31 agosto 2009

Liberdade e Repugnância

Batia desesperadamente na porta marron e estreita, Paulo acabara de fazer o mais ridículo de seus comentários, poderia ter ficado no mesmo casual, mas a promessa feita de nada esconder um ao outro, já lhe pesara demais a cabeça. Sônia, tranqüila, continuava trancada no banheiro sem nenhuma culpa a lhe pesar a atitude, ao contrário, sentia-se incompreensivelmente triunfante! Ele batia.Ela sorria, indiferente e fria.Algum rancor completava o coração da mulher que apesar de ter traído muito, jamais admitira que não fora amor. Durante muito tempo podiam jurar morte pela vida do outro, e ainda assim a própria morte cegavam neles um desejo infantil de estarem juntos eternamente, era um sentimento insano, de posse e carinho com gosto de séculos passados, como se pudessem ter sido todos os casais apaixonados ao mesmo tempo.Sussurravam juras, fizeram-se promessas e o amor se fez um só, por noites e noites, onde os corpos se fundiam; e com a mesma intensidade, se beijavam loucamente, entrelaçavam as línguas doentes por uma vida tardia, um desejo sem dor. Tic tac...os minutos passavam....Toc Toc....Quase derrubava a porta por desespero de consciência, Paulo precisa questionar que, embora tivesse beijado outra, não havia traído, havia sentido uma repulsa pelo maldito beijo e ao mesmo tempo uma incrível sensação de desprezo pelo próprio ato, como se liberdade e repugnância fossem uma só.
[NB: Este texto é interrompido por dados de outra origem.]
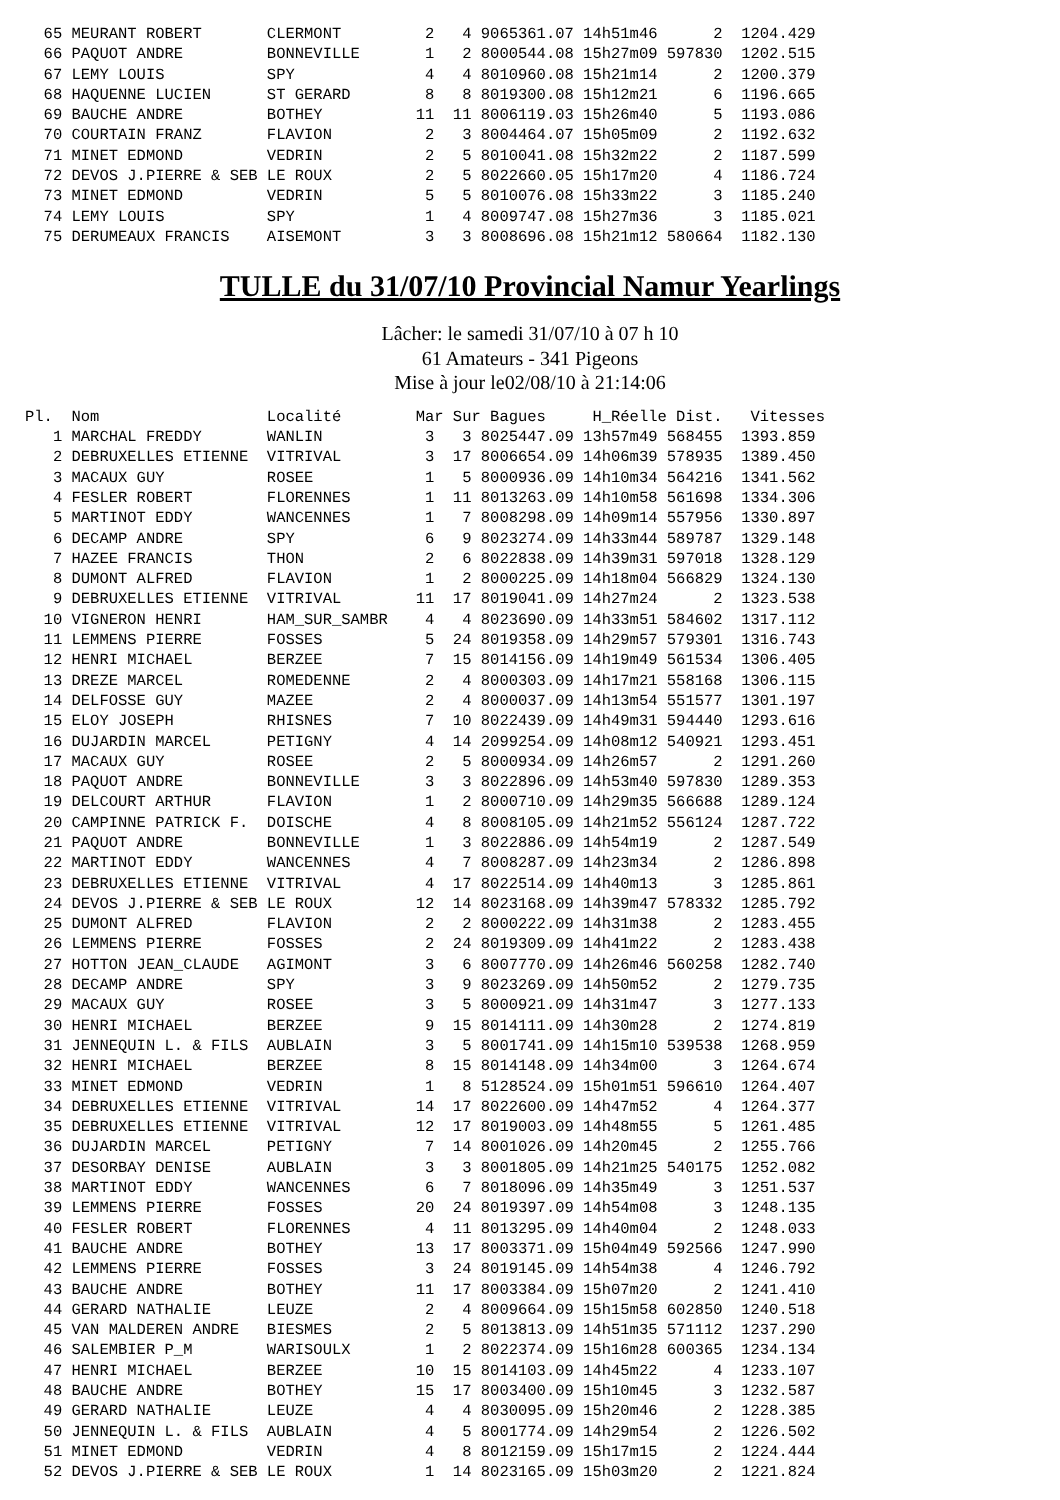65 MEURANT ROBERT       CLERMONT         2   4 9065361.07 14h51m46      2  1204.429
  66 PAQUOT ANDRE         BONNEVILLE       1   2 8000544.08 15h27m09 597830  1202.515
  67 LEMY LOUIS           SPY              4   4 8010960.08 15h21m14      2  1200.379
  68 HAQUENNE LUCIEN      ST GERARD        8   8 8019300.08 15h12m21      6  1196.665
  69 BAUCHE ANDRE         BOTHEY          11  11 8006119.03 15h26m40      5  1193.086
  70 COURTAIN FRANZ       FLAVION          2   3 8004464.07 15h05m09      2  1192.632
  71 MINET EDMOND         VEDRIN           2   5 8010041.08 15h32m22      2  1187.599
  72 DEVOS J.PIERRE & SEB LE ROUX          2   5 8022660.05 15h17m20      4  1186.724
  73 MINET EDMOND         VEDRIN           5   5 8010076.08 15h33m22      3  1185.240
  74 LEMY LOUIS           SPY              1   4 8009747.08 15h27m36      3  1185.021
  75 DERUMEAUX FRANCIS    AISEMONT         3   3 8008696.08 15h21m12 580664  1182.130
TULLE du 31/07/10 Provincial Namur Yearlings
Lâcher: le samedi 31/07/10 à 07 h 10
61 Amateurs - 341 Pigeons
Mise à jour le02/08/10 à 21:14:06
Pl.  Nom                  Localité        Mar Sur Bagues     H_Réelle Dist.   Vitesses
   1 MARCHAL FREDDY       WANLIN           3   3 8025447.09 13h57m49 568455  1393.859
   2 DEBRUXELLES ETIENNE  VITRIVAL         3  17 8006654.09 14h06m39 578935  1389.450
   3 MACAUX GUY           ROSEE            1   5 8000936.09 14h10m34 564216  1341.562
   4 FESLER ROBERT        FLORENNES        1  11 8013263.09 14h10m58 561698  1334.306
   5 MARTINOT EDDY        WANCENNES        1   7 8008298.09 14h09m14 557956  1330.897
   6 DECAMP ANDRE         SPY              6   9 8023274.09 14h33m44 589787  1329.148
   7 HAZEE FRANCIS        THON             2   6 8022838.09 14h39m31 597018  1328.129
   8 DUMONT ALFRED        FLAVION          1   2 8000225.09 14h18m04 566829  1324.130
   9 DEBRUXELLES ETIENNE  VITRIVAL        11  17 8019041.09 14h27m24      2  1323.538
  10 VIGNERON HENRI       HAM_SUR_SAMBR    4   4 8023690.09 14h33m51 584602  1317.112
  11 LEMMENS PIERRE       FOSSES           5  24 8019358.09 14h29m57 579301  1316.743
  12 HENRI MICHAEL        BERZEE           7  15 8014156.09 14h19m49 561534  1306.405
  13 DREZE MARCEL         ROMEDENNE        2   4 8000303.09 14h17m21 558168  1306.115
  14 DELFOSSE GUY         MAZEE            2   4 8000037.09 14h13m54 551577  1301.197
  15 ELOY JOSEPH          RHISNES          7  10 8022439.09 14h49m31 594440  1293.616
  16 DUJARDIN MARCEL      PETIGNY          4  14 2099254.09 14h08m12 540921  1293.451
  17 MACAUX GUY           ROSEE            2   5 8000934.09 14h26m57      2  1291.260
  18 PAQUOT ANDRE         BONNEVILLE       3   3 8022896.09 14h53m40 597830  1289.353
  19 DELCOURT ARTHUR      FLAVION          1   2 8000710.09 14h29m35 566688  1289.124
  20 CAMPINNE PATRICK F.  DOISCHE          4   8 8008105.09 14h21m52 556124  1287.722
  21 PAQUOT ANDRE         BONNEVILLE       1   3 8022886.09 14h54m19      2  1287.549
  22 MARTINOT EDDY        WANCENNES        4   7 8008287.09 14h23m34      2  1286.898
  23 DEBRUXELLES ETIENNE  VITRIVAL         4  17 8022514.09 14h40m13      3  1285.861
  24 DEVOS J.PIERRE & SEB LE ROUX         12  14 8023168.09 14h39m47 578332  1285.792
  25 DUMONT ALFRED        FLAVION          2   2 8000222.09 14h31m38      2  1283.455
  26 LEMMENS PIERRE       FOSSES           2  24 8019309.09 14h41m22      2  1283.438
  27 HOTTON JEAN_CLAUDE   AGIMONT          3   6 8007770.09 14h26m46 560258  1282.740
  28 DECAMP ANDRE         SPY              3   9 8023269.09 14h50m52      2  1279.735
  29 MACAUX GUY           ROSEE            3   5 8000921.09 14h31m47      3  1277.133
  30 HENRI MICHAEL        BERZEE           9  15 8014111.09 14h30m28      2  1274.819
  31 JENNEQUIN L. & FILS  AUBLAIN          3   5 8001741.09 14h15m10 539538  1268.959
  32 HENRI MICHAEL        BERZEE           8  15 8014148.09 14h34m00      3  1264.674
  33 MINET EDMOND         VEDRIN           1   8 5128524.09 15h01m51 596610  1264.407
  34 DEBRUXELLES ETIENNE  VITRIVAL        14  17 8022600.09 14h47m52      4  1264.377
  35 DEBRUXELLES ETIENNE  VITRIVAL        12  17 8019003.09 14h48m55      5  1261.485
  36 DUJARDIN MARCEL      PETIGNY          7  14 8001026.09 14h20m45      2  1255.766
  37 DESORBAY DENISE      AUBLAIN          3   3 8001805.09 14h21m25 540175  1252.082
  38 MARTINOT EDDY        WANCENNES        6   7 8018096.09 14h35m49      3  1251.537
  39 LEMMENS PIERRE       FOSSES          20  24 8019397.09 14h54m08      3  1248.135
  40 FESLER ROBERT        FLORENNES        4  11 8013295.09 14h40m04      2  1248.033
  41 BAUCHE ANDRE         BOTHEY          13  17 8003371.09 15h04m49 592566  1247.990
  42 LEMMENS PIERRE       FOSSES           3  24 8019145.09 14h54m38      4  1246.792
  43 BAUCHE ANDRE         BOTHEY          11  17 8003384.09 15h07m20      2  1241.410
  44 GERARD NATHALIE      LEUZE            2   4 8009664.09 15h15m58 602850  1240.518
  45 VAN MALDEREN ANDRE   BIESMES          2   5 8013813.09 14h51m35 571112  1237.290
  46 SALEMBIER P_M        WARISOULX        1   2 8022374.09 15h16m28 600365  1234.134
  47 HENRI MICHAEL        BERZEE          10  15 8014103.09 14h45m22      4  1233.107
  48 BAUCHE ANDRE         BOTHEY          15  17 8003400.09 15h10m45      3  1232.587
  49 GERARD NATHALIE      LEUZE            4   4 8030095.09 15h20m46      2  1228.385
  50 JENNEQUIN L. & FILS  AUBLAIN          4   5 8001774.09 14h29m54      2  1226.502
  51 MINET EDMOND         VEDRIN           4   8 8012159.09 15h17m15      2  1224.444
  52 DEVOS J.PIERRE & SEB LE ROUX          1  14 8023165.09 15h03m20      2  1221.824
Sabia ele, terminaria só; os amigos tentou evitar desde de quando firmou um certo medo por Sônia, desde de quando ela passou a manipular sua instintiva voracidade masculina, as amigas, nem mencionarei! Até sentia falta das segundas intenções que lhe eram proporcionadas nas mesas com estas. Inclusive, mulher é o cão! Como elas podiam perceber o perigo?Sônia tinha o dom de descobrir exatamente quem eram as mulheres que lhe cobiçavam o marido.Embora ele achasse chato, admirava muito essa percepção de sua mulher. Esta, traída, era satisfeita, tinha o seu homem a aclamar-lhe a atenção e ainda sua consciência de beijos cedidos, a outros homens, diminuída. Sentia-se dona da situação.E era. A porta rangia. Ouviam-se gritos loucos de alguém que desejava voltar ao tempo...Porém, Paulo não se arrependia, também era dono da situação e faria tudo novamente se oportunidade tivesse.E fizeram.